Constantine was reputedly the son and successor of King Riderch Hael of Alt Clut, the Brittonic kingdom later known as Strathclyde. (The modern English name of Alt Clut is Dumbarton Rock.) He appears only in the Life of St. Kentigern by Jocelyn of Furness, which regards him as a cleric, thus connecting him with the several obscure saints named Constantine venerated throughout Britain.

According to Jocelyn, Constantine was the son of Riderch and his queen Languoreth. He succeeded his illustrious father upon his death, but later stepped down to become a clergyman. However, no other sources mention a son of Riderch named Constantine. He is absent from the pedigrees of Northern British kings in the Harleian genealogies and the Bonedd Gwŷr y Gogledd (This is the Descent of the Men of the North). A Saint Constantine was venerated in the area around Glasgow, the setting of much of Jocelyn's narrative; the early church in the nearby burgh of Govan was dedicated to him. However, by the 12th century Saint Constantine's biography was obscure, so it is likely that King Constantine was a literary invention created to provide a narrative for the shadowy early figure.

The compilation of hagiographies in the Orthodox Church known as the "Great Synaxaristes" includes Saint Constantine of Strathclyde, giving his feast day as 11 March. It also states that he was guided to Christianity by Saint Columba, became a missionary of the faith in England and Ireland, and died around 640.

St Constantine of Strathclyde and Govan is a saint recognised by the Greek Orthodox Church. Whilst there are no robust historical records of his existence, the available legend narrates that he abdicated the throne of Strathclyde in 612 AD to become a monk, and later a priest. It is also said that he was Christianised by St Columba. Notwithstanding the lack of reliable information, the date 612 AD would be in a time range that would be contemporary with the date of Christian occupation of the Govan church yard, where archaeological investigation has confirmed Christian use from the 5th and 6th centuries. However, the sarcophagus commonly believed to have housed his relics occupies a stylistic date range of the 9th to 10th centuries. This does not exclude the possibility that the sarcophagus was created at a later date to house the remains or part of the remains of the earlier saint, as such a practice was common during the Medieval age of relic cults across Christendom.
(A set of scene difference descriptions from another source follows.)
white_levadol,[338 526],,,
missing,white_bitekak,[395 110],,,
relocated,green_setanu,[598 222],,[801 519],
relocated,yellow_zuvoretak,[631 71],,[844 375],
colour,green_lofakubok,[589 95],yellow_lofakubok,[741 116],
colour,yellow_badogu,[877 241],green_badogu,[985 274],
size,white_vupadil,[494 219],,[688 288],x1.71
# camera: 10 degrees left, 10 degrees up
There are three later Scottish kings known by the name Constantin(e), who all reigned several centuries after the legendary figure associated with Riderch Hael of Alt Clut.
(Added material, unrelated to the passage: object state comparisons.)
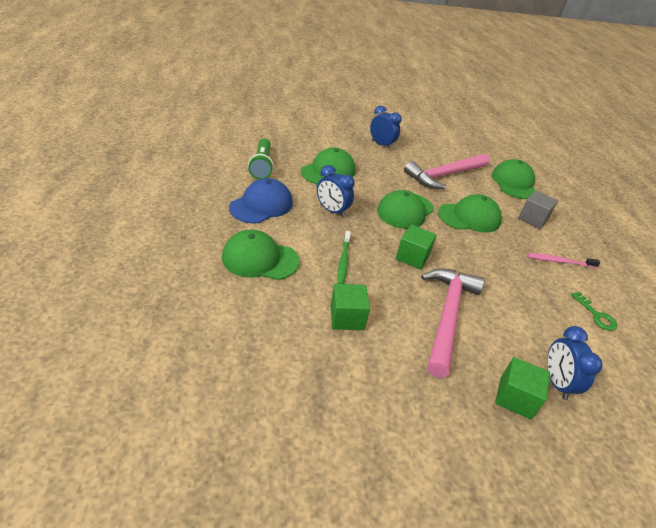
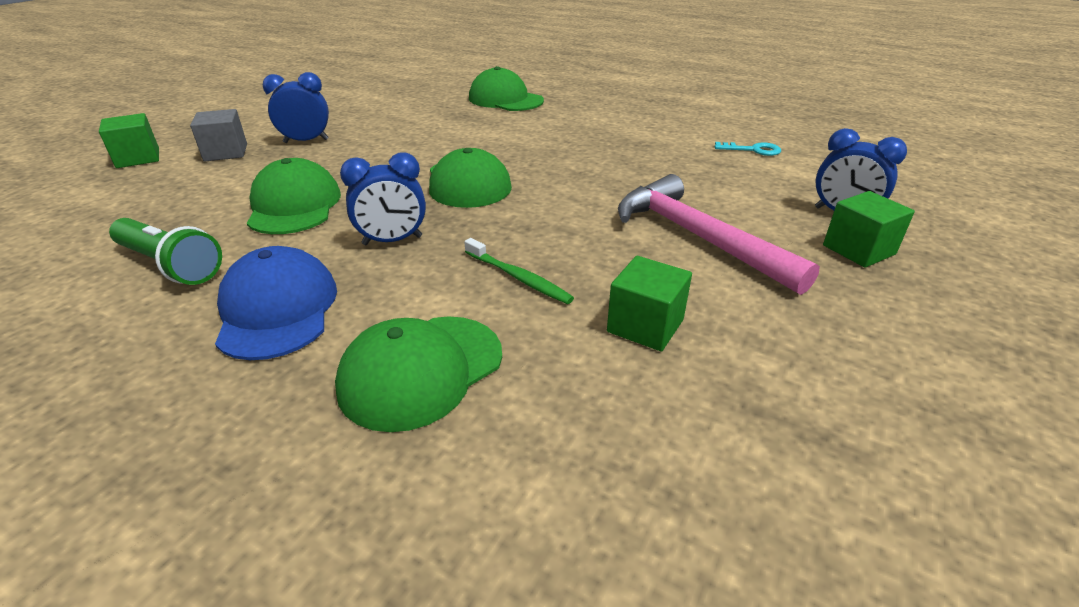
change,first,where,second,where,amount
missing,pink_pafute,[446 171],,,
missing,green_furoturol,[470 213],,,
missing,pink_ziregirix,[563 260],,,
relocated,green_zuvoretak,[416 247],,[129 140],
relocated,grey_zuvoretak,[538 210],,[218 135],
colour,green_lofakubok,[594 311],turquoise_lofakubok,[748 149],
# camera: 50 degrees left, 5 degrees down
Matters become further confused as there is a Cornish St Constantin(e) associated with the Dark Age kingdom of Dumnonia, which itself is very similar in culture and origin to the British Kingdom which centred on Strathclyde, then known as Damnonii/Damnonia. With the current lack of original sources there is a divided scholarly opinion as to whether Constantine of the British Kingdoms was the same figure, or examples where one figure was fabricated in emulation of the other, or whether there was indeed several who were named at birth popularly as Constantin(e). Further scholarship and archaeological investigation would be required to establish further conclusions.